Sur son site internet, l’ONG Reporters sans frontières dévoile ce lundi 21 mars les détails de ce témoignage très dur, qui relate les très longues heures de la captivité de ce fixeur qui a l’habitude de travailler depuis 2013 pour plusieurs médias français comme France 2, BFMTV ou encore RFI.

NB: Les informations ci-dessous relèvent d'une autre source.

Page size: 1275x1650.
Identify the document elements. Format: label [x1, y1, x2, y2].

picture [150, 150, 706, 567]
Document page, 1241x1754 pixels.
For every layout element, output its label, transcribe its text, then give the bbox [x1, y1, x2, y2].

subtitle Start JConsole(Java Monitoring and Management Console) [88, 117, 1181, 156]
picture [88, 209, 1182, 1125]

“Un témoignage glaçant qui confirme l’intensité des crimes de guerre perpétrés par l’armée russe contre les journalistes”, souligne Christophe Deloire, secrétaire général de RSF. Aujourd’hui à l’abri dans une ville ukrainienne, celui qui est qualifié par Reporters sans frontières de “miraculé” se remet encore de ses blessures.

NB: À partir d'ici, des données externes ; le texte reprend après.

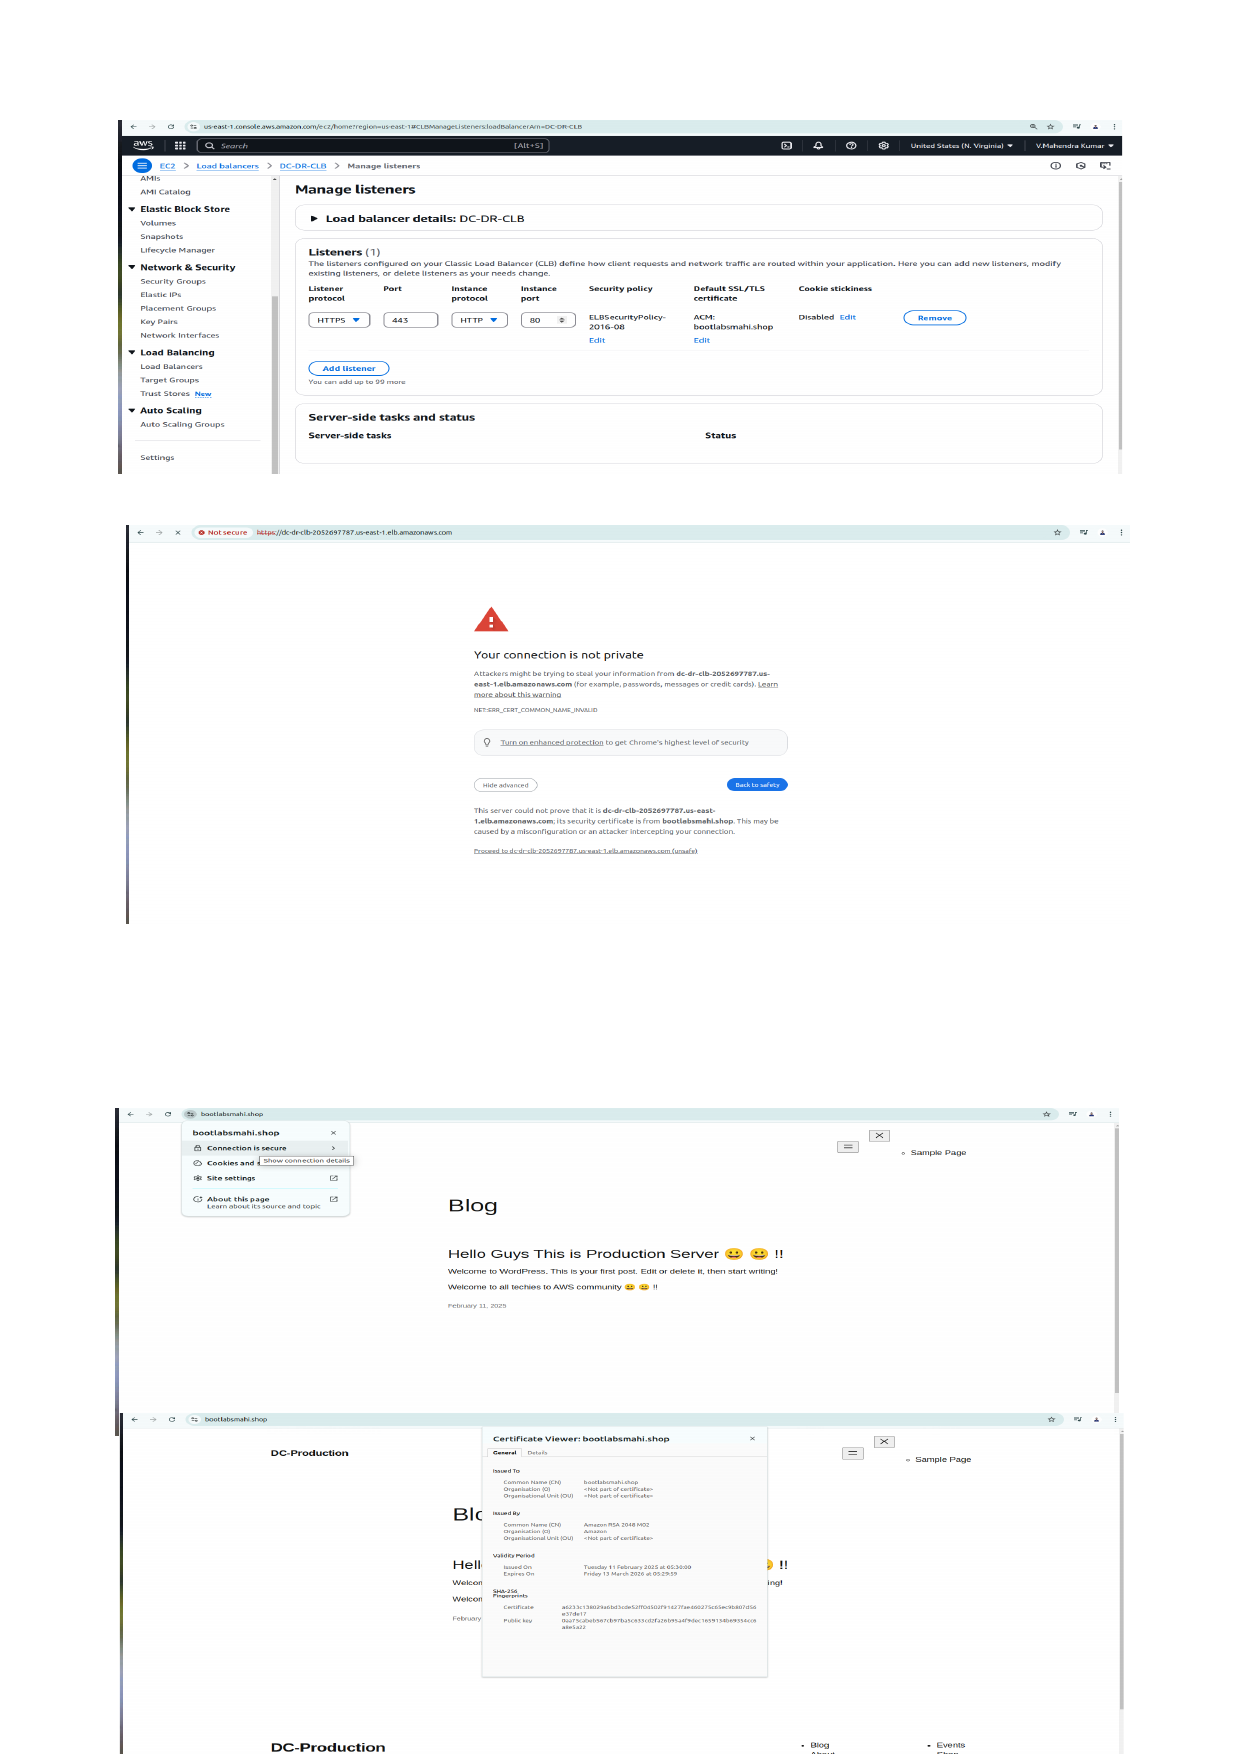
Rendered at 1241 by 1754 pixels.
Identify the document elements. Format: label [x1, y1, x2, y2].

picture [115, 1108, 1124, 1754]
picture [118, 120, 1123, 474]
picture [126, 525, 1130, 924]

Enlevé le 5 mars dans un village du centre de l’Ukraine, il raconte sous couvert d’anonymat son effroyable calvaire: “fusillade de son véhicule, séances de torture au couteau et à l’électricité, coups de crosse de fusils mitrailleurs sur le visage et sur le corps à plusieurs reprises, simulacre d’exécution, privation de nourriture pendant 48 heures…”, liste notamment l’ONG en introduction.
Capture par l’armée russe
Voulant rejoindre sa famille pour l’évacuer après avoir appris qu’un chemin vers son village était libre d’accès, Nikita (son nom a été modifié) est capturé seul et au volant d’un véhicule identifié par un sigle “presse” par des militaires russes. Ils “se saisissent de lui, le jettent à terre, le fouillent, le frappent. Il crie encore qu’il est un civil. Ils le prennent apparemment pour un militaire en repérage pour guider les tirs de l’artillerie”.
En découvrant sa profession, les Russes commencent alors à le torturer: “la lame d’un couteau effleure son œil, descend le long de sa joue, ils menacent de lui couper le visage […] les coups pleuvent, des coups de crosse de fusils mitrailleurs, sur le visage et sur le corps. Les soldats le jettent dans un fossé, à côté d’un chien mort, et le soumettent à un simulacre d’exécution: un soldat prétend vouloir vérifier que son arme fonctionne, le coup de feu effleure la tête de Nikita”.
Rapatrié ensuite dans un camp russe, il reçoit alors de “violents coups de barre de fer sur les jambes” après avoir été attaché à un arbre et s’être fait voler son alliance. Il raconte que les soldats semblaient agir par jeu.
Chocs électriques et lettre de soutien à l’armée russe
Parmi les traitements subis par Nikita, le récit raconte des séances de tortures d’une rare violence effectuées après le 8 mars: “Un soldat remonte son pantalon, à la jambe droite, jusqu’au genou. Un autre lui assène des chocs électriques. La vue bouchée, le visage collé au sol, Nikita est incapable de décrire avec quel instrument. Mais il raconte trois ou quatre chocs électriques, pendant cinq à dix secondes à chaque fois”.
Il doit également, sur ordre des militaires, ”écrire et signer une lettre où il déclare son soutien à l’armée russe et à l’invasion de l’Ukraine”. Avec trois autres civils, il est ensuite transporté d’une cave de maison à une autre, où il sera rejoint par un autre prisonnier, un ancien haut fonctionnaire ukrainien le 10 mars.
Une libération inespérée
Le 13 mars, le calvaire prend finalement fin après avoir été informé la veille qu’il allait être libéré. “Nikita est relâché dans une forêt après une heure de route. Il pense être exécuté et court”, mais les balles ne sifflent pas.
“Après avoir de nouveau été confronté à des soldats russes sur la route et craint d’être à nouveau enlevé, Nikita parvient à embarquer dans une voiture de civils ukrainiens. Si vous ne le prenez pas, dit un militaire aux civils réticents ‘on l’abat sur-le-champ’”.
Afin de s’assurer de la véracité de son témoignage, Reporters sans frontières explique avoir recueilli son histoire lors de plusieurs séances les 17 et 18 mars.
“Les différentes parties de son récit ont été corroborées par des entretiens avec un membre de sa famille, un de ses anciens codétenus et deux journalistes de Radio France. Un collaborateur de RSF l’a accompagné lors de son examen médical, qui a permis de confirmer les traitements subis, notamment des commotions et des marques sur les jambes, là où les chocs ont été infligés”, détaille ainsi l’ONG qui a décidé de transmettre ce récit au procureur de la Cour pénale internationale.